- _Exercise_: Whenever a line of the entries below holds the string "moved", copy that line and return it.

- _Input data_:
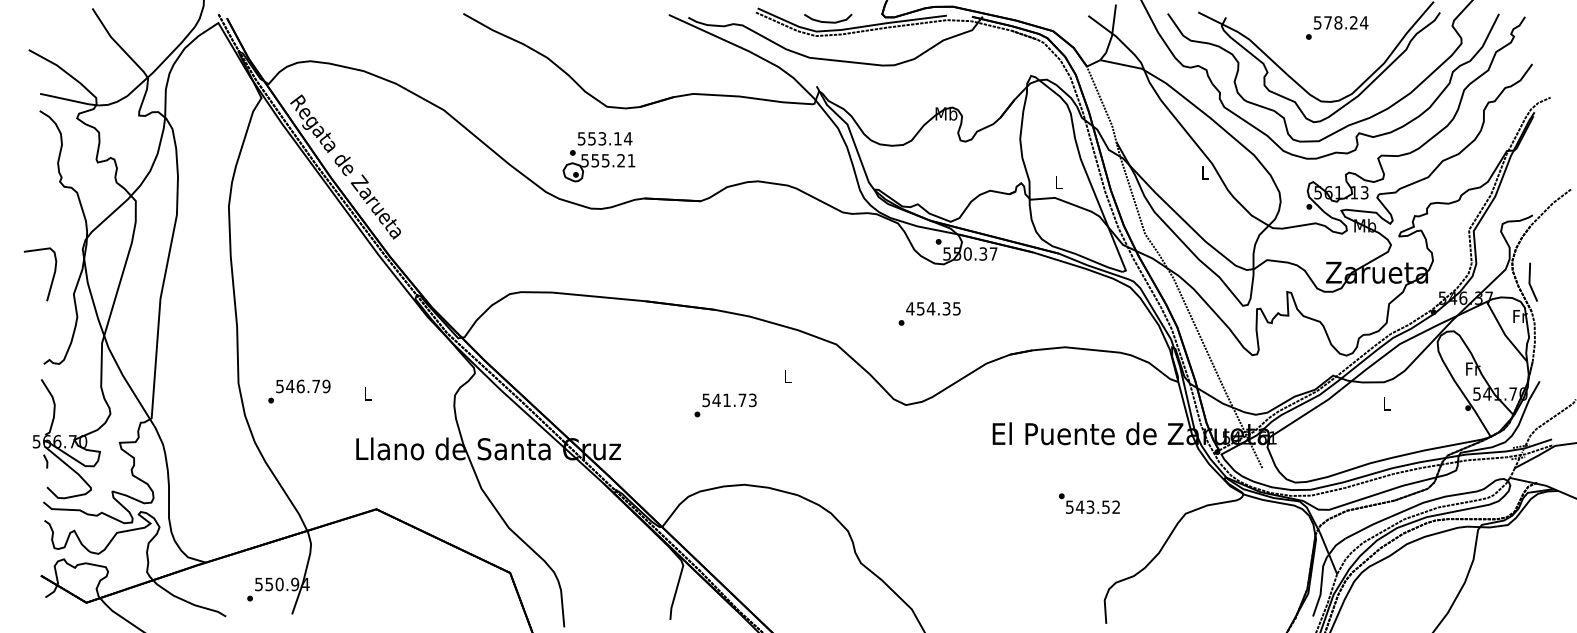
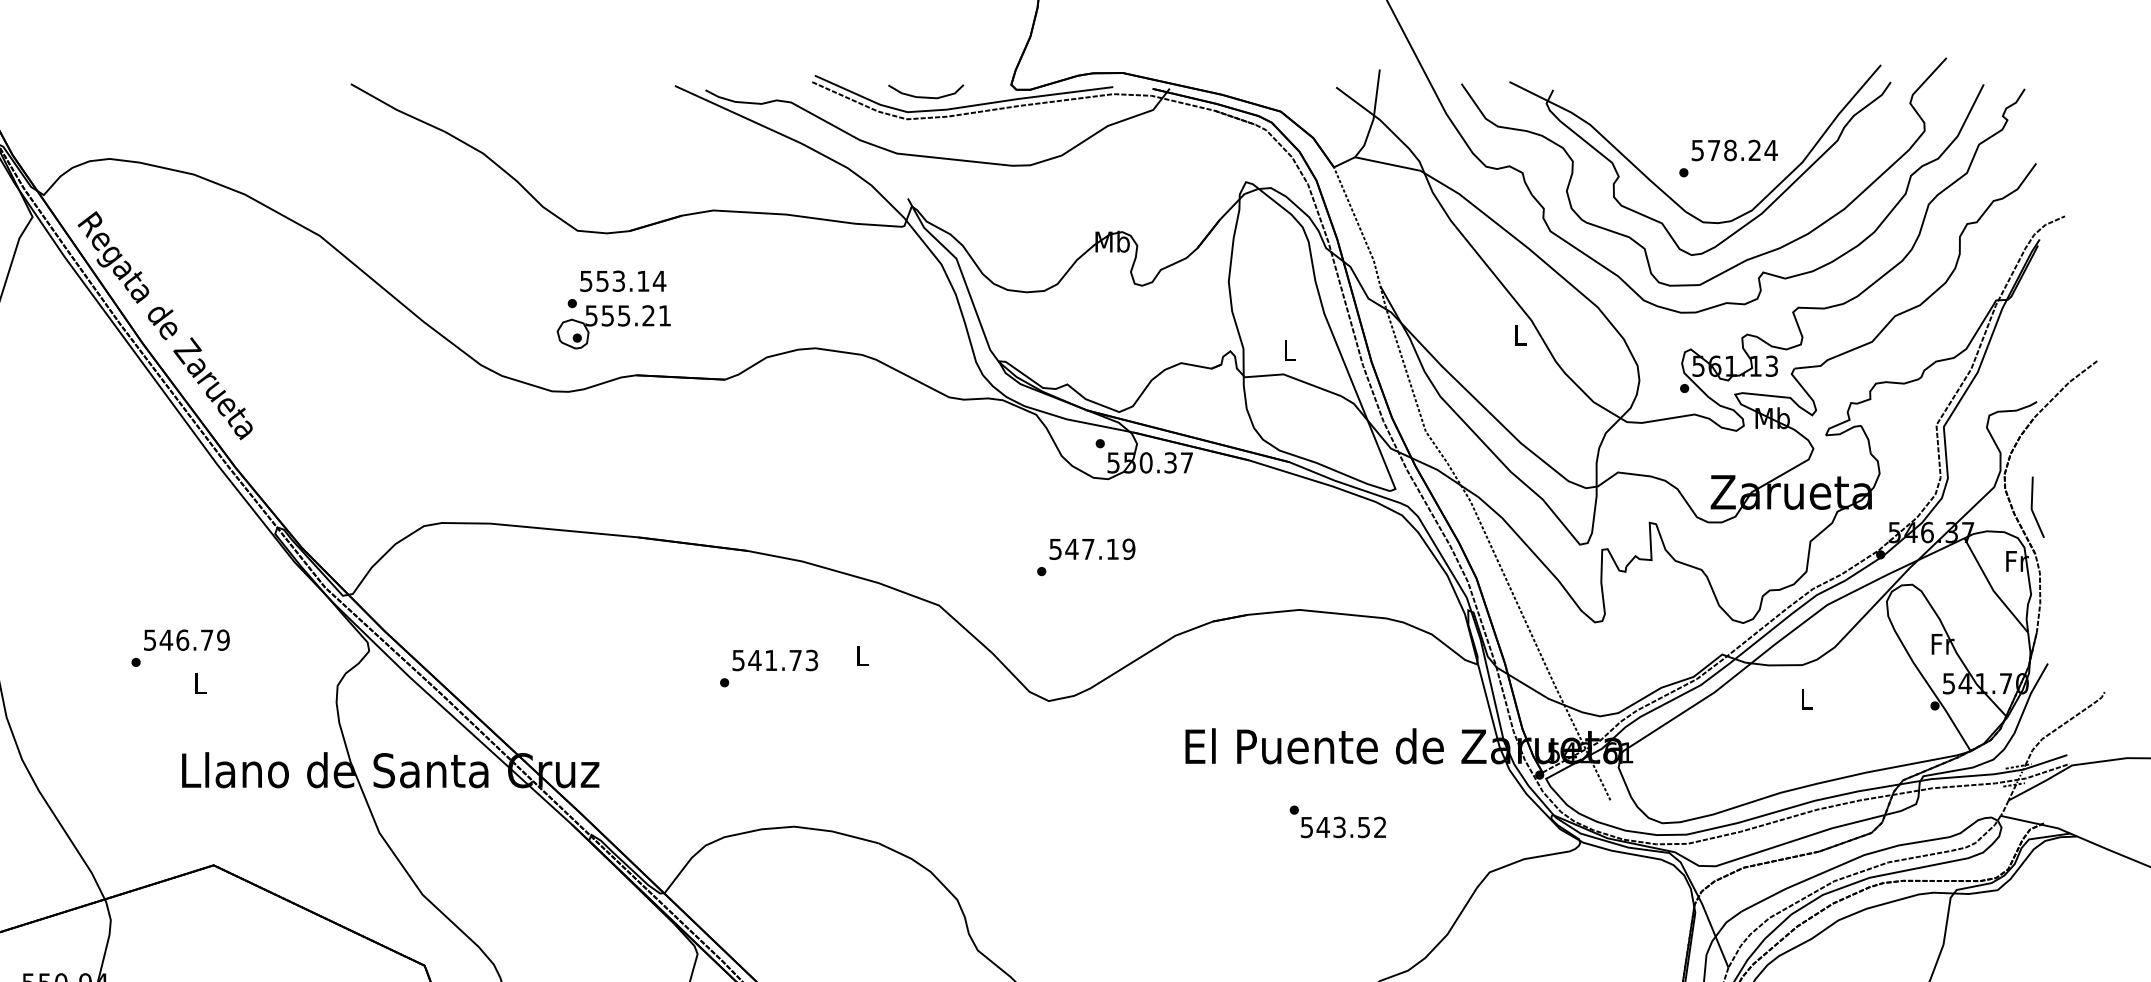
text: (1337, 27) -> (1729, 157), moved
part: (598, 157) -> (612, 310), moved
text: (933, 308) -> (1092, 548), 454.35 -> 547.19
text: (299, 391) -> (180, 648), moved
text: (725, 405) -> (768, 668), moved
text: (1089, 503) -> (1338, 821), moved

- _Answer space_:
text: (1337, 27) -> (1729, 157), moved
part: (598, 157) -> (612, 310), moved
text: (299, 391) -> (180, 648), moved
text: (725, 405) -> (768, 668), moved
text: (1089, 503) -> (1338, 821), moved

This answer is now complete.